## [Text under study]
In first minister's questions on Tuesday, Ms Williams asked Mr Jones, "Can you not see that the minister's behaviour conflicts with his role that he has taken and with your government's position and with your public statements, something that you have just repeated?

Start Quote

Every council in Wales is under a clear direction from the Welsh government to tackle the matter of surplus places within its schools”

End Quote Rhondda Cynon Taf council

"Do you not accept that when a minister behaves in just such a way it undermines your government and it undermines your leadership?"

Mr Jones insisted that he did not accept that "for one moment".

"As I say, the policy (on school places) has not changed," he said.

"These are matters, of course, that in the future will remain the same.

"It is correct to say that there are surplus places in Wales and those surplus places need to be dealt with," the first minister added.

Welsh Conservative leader Andrew RT Davies told the first minister that Mr Andrews was week in, week out taking positions "that differ from your government's position - whether that be on accident and emergency services or indeed his own department's position on surplus school places".

## [Supplied material]
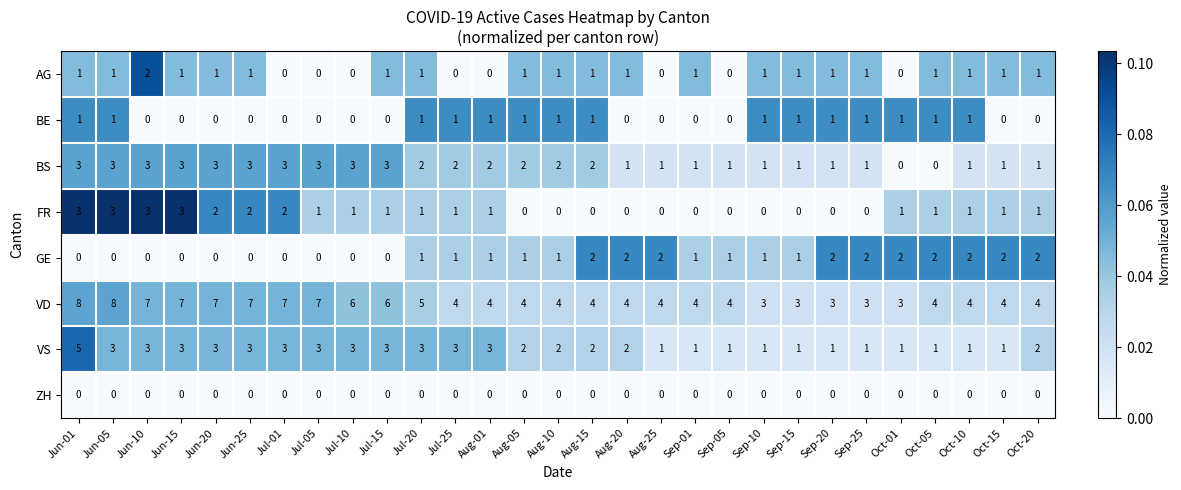

Which series has the largest range (max minus min)?

VD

## [Exercise requirements]
Write the next part of the article on surplus school places in Wales, starting right after its last sentence. The material has no connection to the article on surplus school places in Wales.

## [Solved exercise]
Mr Davies asked Mr Jones how anyone could have confidence in the Welsh government's ability to improve education standards "when you have a minister who isn't buying into cabinet responsibility and is campaigning on one side of the fence for the Rhondda and on the other side of the fence for the government".

In his replies Mr Jones asked the Lib Dem and Conservative leaders why they were not commenting on a speech by Welsh Secretary David Jones on Monday widely seen as down playing the prospects of further substantial devolution.

'Strong track record'

Rhondda Cynon Taf council (RCT) has just completed a consultation on closing Pentre Primary School which has just 73 pupils, despite having room for 202.

The council issued a statement saying every council in Wales was "under a clear direction" from the Welsh government to tackle the matter of surplus places within its schools.

The authority confirmed Pentre has the highest percentage of surplus places - 64% - of any school within Rhondda and so had to be considered.

"The minister wrote to every [council] cabinet member for education last year, instructing local authorities to increase the pace of reductions in surplus places, or the Welsh government would take direct intervention itself.

"Rhondda Cynon Taf Council has a strong track record in taking the very difficult decisions necessary to reduce surplus places within schools, and in doing so, improving the provision of education for children locally."

Mr Andrews has written a detailed objection to the council's plans for Pentre on the grounds that Welsh government guidance had not been properly followed by the Labour-run council.

In a submission to the council, he questions how issues such as the effect on education standards and safety of journeys to school, were covered by the consultation.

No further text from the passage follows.